# [YOUR ASSIGNMENT]
List every line below containing "bookshelf".

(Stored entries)
************
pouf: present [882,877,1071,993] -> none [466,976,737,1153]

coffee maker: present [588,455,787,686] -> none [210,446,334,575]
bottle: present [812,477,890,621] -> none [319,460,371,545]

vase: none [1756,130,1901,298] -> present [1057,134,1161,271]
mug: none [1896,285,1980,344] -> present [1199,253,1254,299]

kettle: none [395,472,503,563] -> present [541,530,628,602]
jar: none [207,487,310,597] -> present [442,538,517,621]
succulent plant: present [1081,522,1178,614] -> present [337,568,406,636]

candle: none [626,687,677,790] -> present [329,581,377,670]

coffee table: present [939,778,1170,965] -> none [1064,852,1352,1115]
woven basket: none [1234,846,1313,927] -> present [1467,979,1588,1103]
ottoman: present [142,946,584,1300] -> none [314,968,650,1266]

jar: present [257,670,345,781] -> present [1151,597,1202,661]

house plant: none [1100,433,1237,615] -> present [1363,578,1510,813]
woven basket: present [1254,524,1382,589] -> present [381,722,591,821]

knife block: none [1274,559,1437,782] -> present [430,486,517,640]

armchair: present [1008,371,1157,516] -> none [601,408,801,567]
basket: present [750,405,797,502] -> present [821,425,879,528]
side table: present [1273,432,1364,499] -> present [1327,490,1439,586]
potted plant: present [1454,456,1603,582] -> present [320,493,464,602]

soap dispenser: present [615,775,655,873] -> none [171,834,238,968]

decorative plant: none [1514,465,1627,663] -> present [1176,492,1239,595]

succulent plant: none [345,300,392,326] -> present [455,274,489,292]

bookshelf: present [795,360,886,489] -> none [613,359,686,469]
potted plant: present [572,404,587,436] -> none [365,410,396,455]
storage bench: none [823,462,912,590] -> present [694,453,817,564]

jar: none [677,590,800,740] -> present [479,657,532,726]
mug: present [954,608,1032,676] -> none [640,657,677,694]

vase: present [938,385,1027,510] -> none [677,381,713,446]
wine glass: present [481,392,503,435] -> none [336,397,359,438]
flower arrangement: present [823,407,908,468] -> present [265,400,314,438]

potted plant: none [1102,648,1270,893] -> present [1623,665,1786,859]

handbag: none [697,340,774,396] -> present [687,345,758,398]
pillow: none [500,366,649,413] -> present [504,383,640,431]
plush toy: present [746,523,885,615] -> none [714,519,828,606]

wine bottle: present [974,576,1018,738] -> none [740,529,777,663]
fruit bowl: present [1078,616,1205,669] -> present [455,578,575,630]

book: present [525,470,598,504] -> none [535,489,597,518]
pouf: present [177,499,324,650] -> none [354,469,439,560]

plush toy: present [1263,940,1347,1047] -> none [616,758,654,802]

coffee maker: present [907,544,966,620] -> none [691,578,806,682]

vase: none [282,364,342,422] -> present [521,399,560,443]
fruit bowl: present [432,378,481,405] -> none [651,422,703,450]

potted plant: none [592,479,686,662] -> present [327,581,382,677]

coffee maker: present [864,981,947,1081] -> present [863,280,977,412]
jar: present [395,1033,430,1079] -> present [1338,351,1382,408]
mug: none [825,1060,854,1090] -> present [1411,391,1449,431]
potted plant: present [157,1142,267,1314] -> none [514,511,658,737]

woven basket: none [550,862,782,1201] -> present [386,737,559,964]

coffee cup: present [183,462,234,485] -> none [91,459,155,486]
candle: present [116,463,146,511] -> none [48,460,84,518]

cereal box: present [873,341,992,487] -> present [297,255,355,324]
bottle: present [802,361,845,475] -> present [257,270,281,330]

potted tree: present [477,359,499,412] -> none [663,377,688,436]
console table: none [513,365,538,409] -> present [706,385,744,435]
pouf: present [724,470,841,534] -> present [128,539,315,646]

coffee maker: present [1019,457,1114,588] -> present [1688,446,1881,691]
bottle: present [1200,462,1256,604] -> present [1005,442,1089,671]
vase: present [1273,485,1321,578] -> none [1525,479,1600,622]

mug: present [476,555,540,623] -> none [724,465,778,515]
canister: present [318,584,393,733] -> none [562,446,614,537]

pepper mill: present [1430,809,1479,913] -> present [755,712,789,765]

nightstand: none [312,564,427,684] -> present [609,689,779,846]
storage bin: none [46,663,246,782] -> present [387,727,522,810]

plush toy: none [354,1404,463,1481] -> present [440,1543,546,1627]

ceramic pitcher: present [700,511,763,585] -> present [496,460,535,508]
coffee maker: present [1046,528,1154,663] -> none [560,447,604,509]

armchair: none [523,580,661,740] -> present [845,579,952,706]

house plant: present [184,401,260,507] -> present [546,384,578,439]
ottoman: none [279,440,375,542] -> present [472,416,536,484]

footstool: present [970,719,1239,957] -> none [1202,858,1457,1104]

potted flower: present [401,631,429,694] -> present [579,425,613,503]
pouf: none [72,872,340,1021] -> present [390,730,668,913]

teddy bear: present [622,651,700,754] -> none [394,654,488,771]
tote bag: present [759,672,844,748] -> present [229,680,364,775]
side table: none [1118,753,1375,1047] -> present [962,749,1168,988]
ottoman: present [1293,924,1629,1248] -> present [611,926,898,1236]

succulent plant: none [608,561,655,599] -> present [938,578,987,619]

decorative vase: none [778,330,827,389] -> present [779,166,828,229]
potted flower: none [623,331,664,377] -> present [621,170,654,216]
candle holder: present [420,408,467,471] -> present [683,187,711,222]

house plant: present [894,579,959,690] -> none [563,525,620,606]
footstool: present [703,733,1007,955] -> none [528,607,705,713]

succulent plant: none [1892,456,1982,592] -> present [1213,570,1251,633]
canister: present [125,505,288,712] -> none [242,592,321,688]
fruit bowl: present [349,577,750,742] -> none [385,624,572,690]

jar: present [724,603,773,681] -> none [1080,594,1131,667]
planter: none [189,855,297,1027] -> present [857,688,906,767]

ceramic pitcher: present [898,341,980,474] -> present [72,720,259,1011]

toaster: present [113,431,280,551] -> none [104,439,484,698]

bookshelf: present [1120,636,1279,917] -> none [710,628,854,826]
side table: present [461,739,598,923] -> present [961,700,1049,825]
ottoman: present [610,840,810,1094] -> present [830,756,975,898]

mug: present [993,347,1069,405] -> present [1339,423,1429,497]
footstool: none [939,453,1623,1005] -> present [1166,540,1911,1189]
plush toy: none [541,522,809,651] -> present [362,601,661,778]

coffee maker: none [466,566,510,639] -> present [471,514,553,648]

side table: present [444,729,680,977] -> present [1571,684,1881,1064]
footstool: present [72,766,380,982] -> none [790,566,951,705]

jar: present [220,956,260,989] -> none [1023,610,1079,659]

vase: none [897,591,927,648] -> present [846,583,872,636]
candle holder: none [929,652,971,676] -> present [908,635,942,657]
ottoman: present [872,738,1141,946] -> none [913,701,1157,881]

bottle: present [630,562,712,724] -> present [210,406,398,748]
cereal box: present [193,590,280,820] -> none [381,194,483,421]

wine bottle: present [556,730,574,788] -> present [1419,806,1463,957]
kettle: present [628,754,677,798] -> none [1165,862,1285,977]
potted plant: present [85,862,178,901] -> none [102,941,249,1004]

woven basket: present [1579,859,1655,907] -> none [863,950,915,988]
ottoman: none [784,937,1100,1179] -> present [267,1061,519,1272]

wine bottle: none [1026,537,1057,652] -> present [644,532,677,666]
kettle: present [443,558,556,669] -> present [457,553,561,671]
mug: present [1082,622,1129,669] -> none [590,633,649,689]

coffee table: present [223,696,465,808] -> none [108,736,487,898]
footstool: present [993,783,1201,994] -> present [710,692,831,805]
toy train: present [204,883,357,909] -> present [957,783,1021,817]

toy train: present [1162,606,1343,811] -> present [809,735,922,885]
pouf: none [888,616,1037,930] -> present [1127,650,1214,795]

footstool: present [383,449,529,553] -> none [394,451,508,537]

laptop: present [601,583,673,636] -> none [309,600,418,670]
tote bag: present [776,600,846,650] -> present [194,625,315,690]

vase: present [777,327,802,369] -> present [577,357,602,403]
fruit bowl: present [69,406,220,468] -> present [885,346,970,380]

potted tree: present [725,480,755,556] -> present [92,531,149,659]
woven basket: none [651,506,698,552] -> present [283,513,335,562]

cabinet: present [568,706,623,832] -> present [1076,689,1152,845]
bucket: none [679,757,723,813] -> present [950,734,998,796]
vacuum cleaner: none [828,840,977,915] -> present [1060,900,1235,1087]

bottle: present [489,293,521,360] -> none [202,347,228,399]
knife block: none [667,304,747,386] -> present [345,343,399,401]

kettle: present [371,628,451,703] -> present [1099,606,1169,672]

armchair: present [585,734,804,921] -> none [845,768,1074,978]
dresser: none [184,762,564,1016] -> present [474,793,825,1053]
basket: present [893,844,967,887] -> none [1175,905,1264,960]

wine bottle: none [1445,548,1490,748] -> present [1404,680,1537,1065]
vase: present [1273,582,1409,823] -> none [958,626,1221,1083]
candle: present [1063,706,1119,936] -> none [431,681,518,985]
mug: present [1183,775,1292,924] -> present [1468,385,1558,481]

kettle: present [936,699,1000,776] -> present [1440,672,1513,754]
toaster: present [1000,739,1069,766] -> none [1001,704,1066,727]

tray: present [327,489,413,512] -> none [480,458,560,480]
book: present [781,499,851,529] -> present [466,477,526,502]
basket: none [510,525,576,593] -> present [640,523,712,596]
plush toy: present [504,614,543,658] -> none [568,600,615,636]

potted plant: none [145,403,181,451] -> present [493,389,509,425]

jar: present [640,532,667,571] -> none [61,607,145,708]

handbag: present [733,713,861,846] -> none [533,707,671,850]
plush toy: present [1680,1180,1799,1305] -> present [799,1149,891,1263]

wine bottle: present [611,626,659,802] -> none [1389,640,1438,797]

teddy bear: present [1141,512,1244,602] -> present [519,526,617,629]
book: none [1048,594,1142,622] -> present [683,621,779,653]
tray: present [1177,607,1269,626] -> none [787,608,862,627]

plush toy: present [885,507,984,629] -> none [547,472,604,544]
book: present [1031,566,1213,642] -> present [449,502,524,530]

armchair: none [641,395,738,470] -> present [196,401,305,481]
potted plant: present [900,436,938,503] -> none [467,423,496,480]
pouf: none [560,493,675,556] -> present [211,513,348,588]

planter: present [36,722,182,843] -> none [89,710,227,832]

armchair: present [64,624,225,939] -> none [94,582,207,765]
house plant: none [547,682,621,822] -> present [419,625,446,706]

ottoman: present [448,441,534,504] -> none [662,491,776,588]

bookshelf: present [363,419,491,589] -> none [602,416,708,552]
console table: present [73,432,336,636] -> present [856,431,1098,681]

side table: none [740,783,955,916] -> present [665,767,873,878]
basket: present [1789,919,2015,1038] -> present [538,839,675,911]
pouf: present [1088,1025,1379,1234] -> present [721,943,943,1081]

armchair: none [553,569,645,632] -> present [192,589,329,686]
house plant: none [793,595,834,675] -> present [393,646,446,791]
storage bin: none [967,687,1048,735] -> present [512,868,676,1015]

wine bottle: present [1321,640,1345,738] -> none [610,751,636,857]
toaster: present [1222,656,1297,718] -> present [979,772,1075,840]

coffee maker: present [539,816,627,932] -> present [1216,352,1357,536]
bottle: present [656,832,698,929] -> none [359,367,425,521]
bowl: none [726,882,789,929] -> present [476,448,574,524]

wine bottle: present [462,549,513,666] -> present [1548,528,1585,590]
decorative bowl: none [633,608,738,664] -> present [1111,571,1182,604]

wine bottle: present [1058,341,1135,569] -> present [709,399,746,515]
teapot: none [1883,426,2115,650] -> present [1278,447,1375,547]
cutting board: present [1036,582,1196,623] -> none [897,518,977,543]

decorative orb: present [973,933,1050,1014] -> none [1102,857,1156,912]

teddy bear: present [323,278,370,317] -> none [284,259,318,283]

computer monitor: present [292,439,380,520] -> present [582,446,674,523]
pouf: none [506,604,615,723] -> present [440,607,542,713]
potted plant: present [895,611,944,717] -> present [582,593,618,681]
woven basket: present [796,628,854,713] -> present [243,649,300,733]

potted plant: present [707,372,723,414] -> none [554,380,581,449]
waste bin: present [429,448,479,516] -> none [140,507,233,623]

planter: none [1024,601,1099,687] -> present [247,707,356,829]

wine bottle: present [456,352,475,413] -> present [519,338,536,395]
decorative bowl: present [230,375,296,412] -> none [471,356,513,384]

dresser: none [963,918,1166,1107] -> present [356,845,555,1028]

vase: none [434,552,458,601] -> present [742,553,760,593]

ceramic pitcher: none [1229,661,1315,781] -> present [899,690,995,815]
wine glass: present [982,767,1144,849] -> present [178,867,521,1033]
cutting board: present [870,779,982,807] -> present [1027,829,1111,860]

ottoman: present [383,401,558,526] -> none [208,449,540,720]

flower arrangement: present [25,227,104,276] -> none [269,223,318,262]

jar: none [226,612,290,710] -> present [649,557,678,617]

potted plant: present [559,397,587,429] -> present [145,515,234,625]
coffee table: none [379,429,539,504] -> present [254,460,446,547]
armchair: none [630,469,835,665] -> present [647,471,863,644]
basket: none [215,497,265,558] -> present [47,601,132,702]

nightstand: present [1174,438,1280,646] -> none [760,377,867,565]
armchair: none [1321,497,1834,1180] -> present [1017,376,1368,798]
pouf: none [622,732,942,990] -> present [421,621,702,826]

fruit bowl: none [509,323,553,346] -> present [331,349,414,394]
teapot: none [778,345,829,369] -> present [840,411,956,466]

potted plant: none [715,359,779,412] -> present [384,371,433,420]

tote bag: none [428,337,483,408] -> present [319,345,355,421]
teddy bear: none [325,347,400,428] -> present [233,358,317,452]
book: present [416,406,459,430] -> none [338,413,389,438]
************
# [SOLUTION TO THE PROBLEM]
bookshelf: present [795,360,886,489] -> none [613,359,686,469]
bookshelf: present [1120,636,1279,917] -> none [710,628,854,826]
bookshelf: present [363,419,491,589] -> none [602,416,708,552]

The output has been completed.